Второй эшелон войск наших отступал на запад, стремясь к узкой горловине Байдарских ворот. Скорее на Севастополь, под защиту морских батарей!
Отход шел волнами.
Причалы набиты ранеными. Ждут транспорт, высоко-высоко в голубом небе гудит самолет, люди с тревогой ищут его.
Набережная Ялты насквозь пропахла бензиновым угаром, розы потемнели. Окурки, пустые бутылки.
На рассвете я выскочил на главную магистраль, подъехал к контрольному пункту.
Тихо пока. Виноградарь за спиной тащит тарпу{1} с заизюмленным мускатом. Он проходит мимо меня, как мимо телеграфного столба, не замечая.
Из- за поворота выскакивает запыленная «эмка», я ее задерживаю:
- Документы!
На меня уставилась пара глаз с белками в красных прожилках.
- Крымсовнарком!
Документы в порядке. Спрашиваю:
- Что в Симферополе?
Молчание.
Еще машины. И больше легковых. Начальство, Значит, худо.
Ялта приказывает: ловить дезертиров!
Ловим.
В штаб приводят троих. Шинели подпалены, бороды, - видать, давно в бегах. Допрашиваем. У одного находим фашистскую листовку.
На дороге новый прилив отступающих.
Только на горах все идет так, как шло веками. Там до неправдоподобия яркий багрянец, тишина и покой. Там и начнется моя партизанская жизнь. Какова же она будет? Очень жаль, что практически не знаю ни гор, ни леса.
Тянутся вдоль берега исполинские скалы, за ними лежит горное плато. Татары это волнистое плато называют «яйлой», что в переводе значит горное пастбище.
Был я как-то на этой самой яйле. Жуть взяла, хотя стоял август. Тяжелые, холодные тучи впритирку ползли над серой, пустынной местностью, ощеренной голыми камнями, колючей травой, с пятнами коричневого суглинка. Воронки, карстовые спады - и над всем этим тугой ветер, чертовский холод пронизывает насквозь.
А каково там зимой?
Да, отступаем, враг прорвался в просторы Таврии, Симферополь эвакуирован.
Получаем приказ: срочно снарядить роту на уничтожение вин.
Сердце так и сжалось. Начиная с 1936 года, после специального постановления правительства, был организован винкомбинат «Массандра». Лучшие сорта марочных вин свозились на длительное хранение в массандровские подвалы из всех совхозов и заводов побережья.
И наш, гурзуфский, урожай свезен был туда же.
Накопились миллионы декалитров вина.

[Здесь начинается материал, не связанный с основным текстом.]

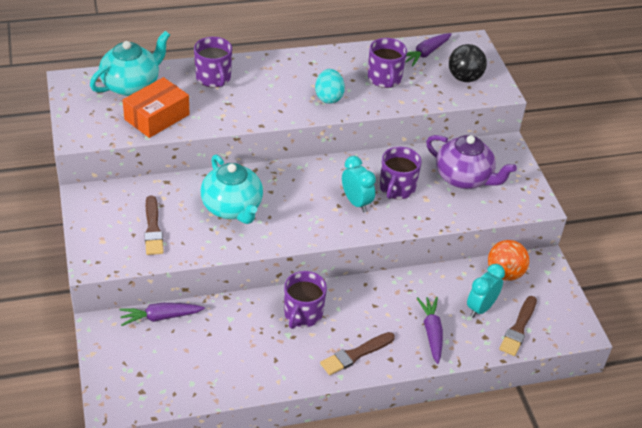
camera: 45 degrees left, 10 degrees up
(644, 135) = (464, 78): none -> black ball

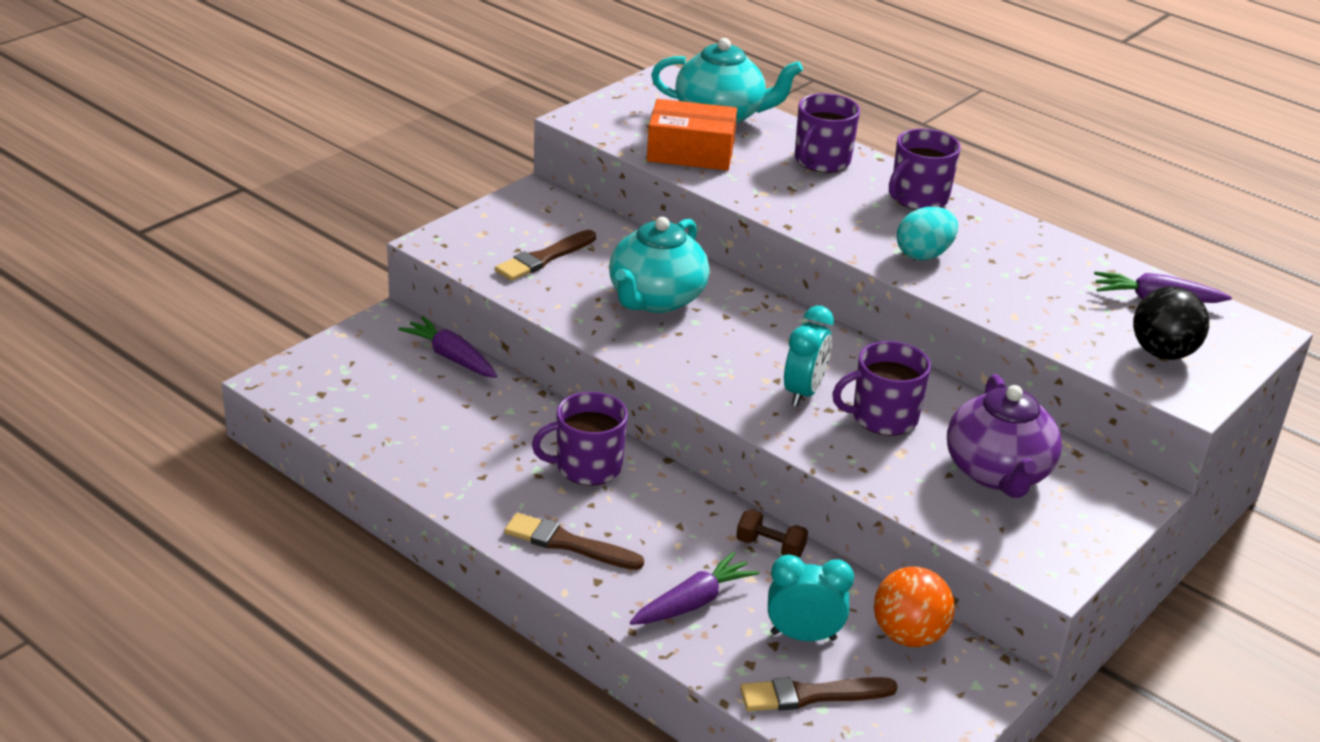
camera: 55 degrees right, 10 degrees down
(384, 78) = (1039, 284): purple mug -> purple mug (918, 198)
(415, 283) = (770, 547): none -> brown dumbbell

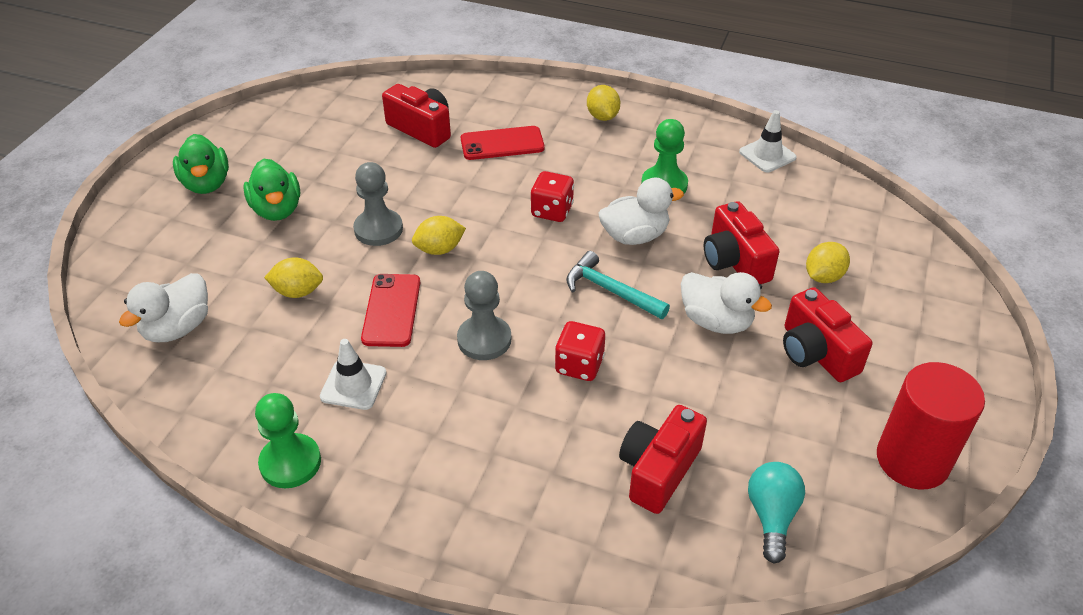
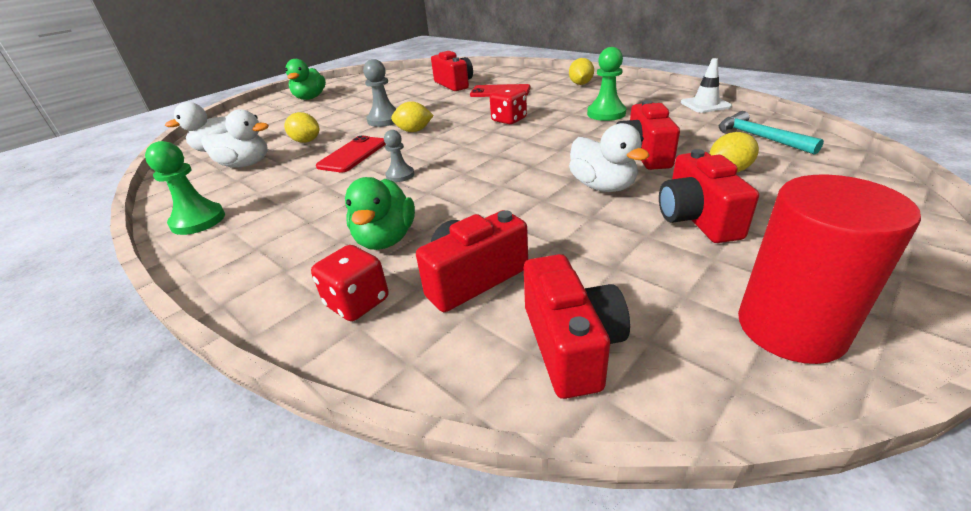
camera: 25 degrees right, 10 degrees down
(277, 210) = (335, 109): green duck -> green duck (386, 239)
(353, 385) = (287, 187): white traffic cone -> none
(484, 339) = (400, 175): grey pawn -> grey pawn, size x0.62
(579, 365) = (460, 198): red dice -> red dice (357, 302)
(611, 291) = (521, 160): turquoise hammer -> turquoise hammer (759, 137)
(634, 236) = (563, 135): white duck -> white duck (245, 164)
(771, 516) = (571, 344): turquoise light bulb -> red camera

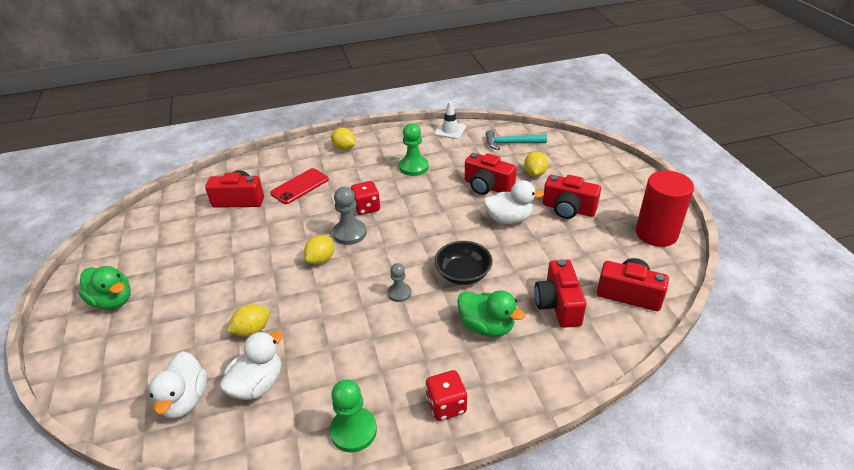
camera: 60 degrees left, 5 degrees up
(353, 154) = (326, 308): red phone -> none
(357, 302) = (546, 357): red dice -> red dice (446, 405)
(385, 120) = (270, 268): grey pawn -> grey pawn (350, 233)
(464, 195) = (463, 274): none -> black bowl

Богатство!
И вот наши бойцы вбегают под полутемные своды массандровских хранилищ и расстреливают тугие бока винных бочек, взрывают гранатами десятитысячелитровые дубовые буты.
Тысячи винных струй пересекаются друг с другом - красных, розовых, цвета чая, темных, как кровь.
Вино бежит в кюветы, дренажи, бежит в море… Сколько свадеб, именин, встреч оно могло украсить!